═══ INFORMATION SUPPLIED

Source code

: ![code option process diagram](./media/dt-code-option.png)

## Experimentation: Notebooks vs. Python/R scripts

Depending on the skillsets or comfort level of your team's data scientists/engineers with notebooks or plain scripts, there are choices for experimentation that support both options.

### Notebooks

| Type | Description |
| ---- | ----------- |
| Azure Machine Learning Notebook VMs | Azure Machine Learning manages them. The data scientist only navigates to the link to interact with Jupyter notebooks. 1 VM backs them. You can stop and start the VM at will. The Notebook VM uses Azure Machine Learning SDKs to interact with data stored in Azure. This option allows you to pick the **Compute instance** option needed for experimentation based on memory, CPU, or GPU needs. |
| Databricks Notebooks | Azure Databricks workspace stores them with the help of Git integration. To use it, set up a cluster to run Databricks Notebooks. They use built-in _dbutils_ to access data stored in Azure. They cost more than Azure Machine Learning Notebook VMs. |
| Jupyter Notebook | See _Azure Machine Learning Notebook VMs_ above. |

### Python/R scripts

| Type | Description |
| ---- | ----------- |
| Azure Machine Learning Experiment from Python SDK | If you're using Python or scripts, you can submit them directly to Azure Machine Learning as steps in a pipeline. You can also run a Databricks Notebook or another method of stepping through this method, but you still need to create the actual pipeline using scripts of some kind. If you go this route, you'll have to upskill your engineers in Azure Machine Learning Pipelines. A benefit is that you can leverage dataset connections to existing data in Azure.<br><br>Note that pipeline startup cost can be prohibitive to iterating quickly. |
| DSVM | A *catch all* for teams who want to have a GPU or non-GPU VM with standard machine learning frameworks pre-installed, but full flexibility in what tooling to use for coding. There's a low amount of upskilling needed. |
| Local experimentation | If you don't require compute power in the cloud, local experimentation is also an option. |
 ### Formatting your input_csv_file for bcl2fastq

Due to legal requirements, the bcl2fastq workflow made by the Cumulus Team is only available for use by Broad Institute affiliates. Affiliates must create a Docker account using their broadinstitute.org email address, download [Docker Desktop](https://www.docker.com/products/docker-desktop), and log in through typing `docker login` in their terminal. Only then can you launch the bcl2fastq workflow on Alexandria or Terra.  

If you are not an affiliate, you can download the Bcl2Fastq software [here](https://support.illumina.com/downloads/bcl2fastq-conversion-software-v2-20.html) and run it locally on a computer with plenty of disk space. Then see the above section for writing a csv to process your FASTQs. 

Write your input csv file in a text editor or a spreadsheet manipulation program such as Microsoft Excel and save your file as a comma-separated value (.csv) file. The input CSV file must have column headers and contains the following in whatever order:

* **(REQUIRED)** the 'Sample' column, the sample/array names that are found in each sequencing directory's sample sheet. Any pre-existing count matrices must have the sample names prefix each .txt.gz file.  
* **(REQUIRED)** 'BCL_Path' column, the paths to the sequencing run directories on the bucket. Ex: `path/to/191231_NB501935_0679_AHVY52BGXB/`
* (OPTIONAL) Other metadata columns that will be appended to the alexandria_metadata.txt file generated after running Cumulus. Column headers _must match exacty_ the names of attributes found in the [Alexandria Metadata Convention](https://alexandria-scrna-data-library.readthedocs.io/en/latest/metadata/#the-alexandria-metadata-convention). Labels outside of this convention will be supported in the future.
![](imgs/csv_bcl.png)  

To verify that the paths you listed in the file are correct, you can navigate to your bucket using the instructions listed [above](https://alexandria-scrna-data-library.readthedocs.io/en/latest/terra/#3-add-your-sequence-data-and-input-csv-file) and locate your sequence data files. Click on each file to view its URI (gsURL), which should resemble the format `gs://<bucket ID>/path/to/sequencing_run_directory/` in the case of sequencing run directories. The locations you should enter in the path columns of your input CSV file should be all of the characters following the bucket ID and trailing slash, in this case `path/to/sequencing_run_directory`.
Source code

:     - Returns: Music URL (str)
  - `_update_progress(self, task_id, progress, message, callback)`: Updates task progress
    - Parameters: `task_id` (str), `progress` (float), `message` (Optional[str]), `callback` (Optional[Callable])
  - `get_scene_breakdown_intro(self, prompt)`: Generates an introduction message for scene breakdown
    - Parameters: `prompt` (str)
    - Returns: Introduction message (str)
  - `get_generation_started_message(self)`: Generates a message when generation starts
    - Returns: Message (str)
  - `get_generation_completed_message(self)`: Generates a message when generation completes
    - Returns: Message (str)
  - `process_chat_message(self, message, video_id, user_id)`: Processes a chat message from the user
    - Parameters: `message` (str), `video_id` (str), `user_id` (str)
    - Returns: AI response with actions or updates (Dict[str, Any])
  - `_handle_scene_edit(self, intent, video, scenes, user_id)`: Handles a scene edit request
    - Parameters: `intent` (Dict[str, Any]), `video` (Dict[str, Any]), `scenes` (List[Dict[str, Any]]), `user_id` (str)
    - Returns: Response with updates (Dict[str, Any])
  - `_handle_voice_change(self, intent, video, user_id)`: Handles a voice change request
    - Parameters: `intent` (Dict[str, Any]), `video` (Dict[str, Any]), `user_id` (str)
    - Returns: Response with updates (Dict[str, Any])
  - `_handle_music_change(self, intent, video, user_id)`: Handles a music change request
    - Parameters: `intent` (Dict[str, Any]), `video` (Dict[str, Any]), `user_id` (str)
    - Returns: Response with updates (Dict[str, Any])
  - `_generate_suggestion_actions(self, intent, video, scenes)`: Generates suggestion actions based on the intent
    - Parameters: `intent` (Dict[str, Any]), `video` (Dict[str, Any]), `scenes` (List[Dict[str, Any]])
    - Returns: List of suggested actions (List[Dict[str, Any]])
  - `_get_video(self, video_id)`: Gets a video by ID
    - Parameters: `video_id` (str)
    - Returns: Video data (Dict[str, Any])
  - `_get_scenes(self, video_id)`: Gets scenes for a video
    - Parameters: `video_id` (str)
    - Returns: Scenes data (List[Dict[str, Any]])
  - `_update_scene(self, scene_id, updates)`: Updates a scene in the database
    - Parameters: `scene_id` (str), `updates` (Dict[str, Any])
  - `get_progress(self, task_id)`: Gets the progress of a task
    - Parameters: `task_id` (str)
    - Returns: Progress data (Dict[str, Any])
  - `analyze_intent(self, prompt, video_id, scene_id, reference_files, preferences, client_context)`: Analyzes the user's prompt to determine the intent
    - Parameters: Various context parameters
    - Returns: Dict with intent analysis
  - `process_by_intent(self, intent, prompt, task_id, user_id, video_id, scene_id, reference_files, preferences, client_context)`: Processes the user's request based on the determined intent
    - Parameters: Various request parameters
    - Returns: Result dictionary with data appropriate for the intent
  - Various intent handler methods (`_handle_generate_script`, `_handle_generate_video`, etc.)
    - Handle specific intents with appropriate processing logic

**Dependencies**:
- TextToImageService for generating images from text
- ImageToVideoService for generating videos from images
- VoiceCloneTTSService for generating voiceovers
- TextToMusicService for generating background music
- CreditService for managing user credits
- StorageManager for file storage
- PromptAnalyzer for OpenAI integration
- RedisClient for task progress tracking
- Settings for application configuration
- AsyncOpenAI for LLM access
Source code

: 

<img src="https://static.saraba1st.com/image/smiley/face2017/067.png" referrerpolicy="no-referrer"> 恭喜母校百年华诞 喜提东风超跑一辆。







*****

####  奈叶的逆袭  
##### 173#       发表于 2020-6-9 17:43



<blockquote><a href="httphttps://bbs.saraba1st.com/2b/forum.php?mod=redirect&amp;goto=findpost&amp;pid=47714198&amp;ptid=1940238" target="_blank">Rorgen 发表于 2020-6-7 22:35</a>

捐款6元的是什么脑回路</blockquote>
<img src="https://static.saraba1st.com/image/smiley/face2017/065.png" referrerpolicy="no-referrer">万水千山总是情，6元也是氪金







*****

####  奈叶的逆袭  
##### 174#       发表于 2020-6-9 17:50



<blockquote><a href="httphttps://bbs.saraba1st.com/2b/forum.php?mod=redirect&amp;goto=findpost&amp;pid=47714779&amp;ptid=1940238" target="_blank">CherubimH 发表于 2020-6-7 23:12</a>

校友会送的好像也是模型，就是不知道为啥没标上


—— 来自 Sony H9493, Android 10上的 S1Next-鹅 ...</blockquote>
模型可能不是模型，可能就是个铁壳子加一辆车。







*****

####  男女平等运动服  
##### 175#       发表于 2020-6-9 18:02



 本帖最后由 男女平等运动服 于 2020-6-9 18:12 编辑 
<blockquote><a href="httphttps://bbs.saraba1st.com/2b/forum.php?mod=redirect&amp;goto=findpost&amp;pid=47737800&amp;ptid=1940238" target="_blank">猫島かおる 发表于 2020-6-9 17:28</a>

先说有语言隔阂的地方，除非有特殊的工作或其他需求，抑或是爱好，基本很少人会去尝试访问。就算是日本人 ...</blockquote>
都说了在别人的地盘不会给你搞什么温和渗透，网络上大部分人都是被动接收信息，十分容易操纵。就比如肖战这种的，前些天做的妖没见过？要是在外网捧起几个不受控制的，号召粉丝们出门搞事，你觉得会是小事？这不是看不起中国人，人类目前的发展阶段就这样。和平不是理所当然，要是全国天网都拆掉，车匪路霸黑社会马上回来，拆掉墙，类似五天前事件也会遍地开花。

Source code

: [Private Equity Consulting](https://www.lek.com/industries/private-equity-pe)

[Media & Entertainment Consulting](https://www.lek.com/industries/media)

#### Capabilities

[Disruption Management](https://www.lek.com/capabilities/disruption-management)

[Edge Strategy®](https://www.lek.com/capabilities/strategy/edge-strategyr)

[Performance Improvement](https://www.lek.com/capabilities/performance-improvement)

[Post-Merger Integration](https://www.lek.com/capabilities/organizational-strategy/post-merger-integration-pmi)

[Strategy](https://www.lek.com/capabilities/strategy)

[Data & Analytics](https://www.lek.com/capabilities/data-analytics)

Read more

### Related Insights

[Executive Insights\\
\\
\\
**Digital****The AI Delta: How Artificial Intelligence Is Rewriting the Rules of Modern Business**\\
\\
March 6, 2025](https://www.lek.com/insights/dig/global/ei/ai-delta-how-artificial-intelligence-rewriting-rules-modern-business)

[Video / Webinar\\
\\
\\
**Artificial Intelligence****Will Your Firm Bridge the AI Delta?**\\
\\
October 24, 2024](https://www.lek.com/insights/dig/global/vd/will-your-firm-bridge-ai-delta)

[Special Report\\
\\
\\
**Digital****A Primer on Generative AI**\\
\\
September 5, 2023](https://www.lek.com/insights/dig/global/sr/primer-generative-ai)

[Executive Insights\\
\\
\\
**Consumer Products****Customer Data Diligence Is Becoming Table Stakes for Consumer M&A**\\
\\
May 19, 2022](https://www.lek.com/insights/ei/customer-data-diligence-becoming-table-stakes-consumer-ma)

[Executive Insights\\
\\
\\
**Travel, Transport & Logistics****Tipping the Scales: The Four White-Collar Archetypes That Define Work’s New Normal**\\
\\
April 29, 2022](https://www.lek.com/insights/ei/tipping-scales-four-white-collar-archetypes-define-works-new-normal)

══════

WHAT IS REQUIRED: Given the records above, return exactly the lines starting at the line containing "Depending on the" and ending at the line containing "iterating quickly. |", including both.

ANSWER BELOW:
Depending on the skillsets or comfort level of your team's data scientists/engineers with notebooks or plain scripts, there are choices for experimentation that support both options.

### Notebooks

| Type | Description |
| ---- | ----------- |
| Azure Machine Learning Notebook VMs | Azure Machine Learning manages them. The data scientist only navigates to the link to interact with Jupyter notebooks. 1 VM backs them. You can stop and start the VM at will. The Notebook VM uses Azure Machine Learning SDKs to interact with data stored in Azure. This option allows you to pick the **Compute instance** option needed for experimentation based on memory, CPU, or GPU needs. |
| Databricks Notebooks | Azure Databricks workspace stores them with the help of Git integration. To use it, set up a cluster to run Databricks Notebooks. They use built-in _dbutils_ to access data stored in Azure. They cost more than Azure Machine Learning Notebook VMs. |
| Jupyter Notebook | See _Azure Machine Learning Notebook VMs_ above. |

### Python/R scripts

| Type | Description |
| ---- | ----------- |
| Azure Machine Learning Experiment from Python SDK | If you're using Python or scripts, you can submit them directly to Azure Machine Learning as steps in a pipeline. You can also run a Databricks Notebook or another method of stepping through this method, but you still need to create the actual pipeline using scripts of some kind. If you go this route, you'll have to upskill your engineers in Azure Machine Learning Pipelines. A benefit is that you can leverage dataset connections to existing data in Azure.<br><br>Note that pipeline startup cost can be prohibitive to iterating quickly. |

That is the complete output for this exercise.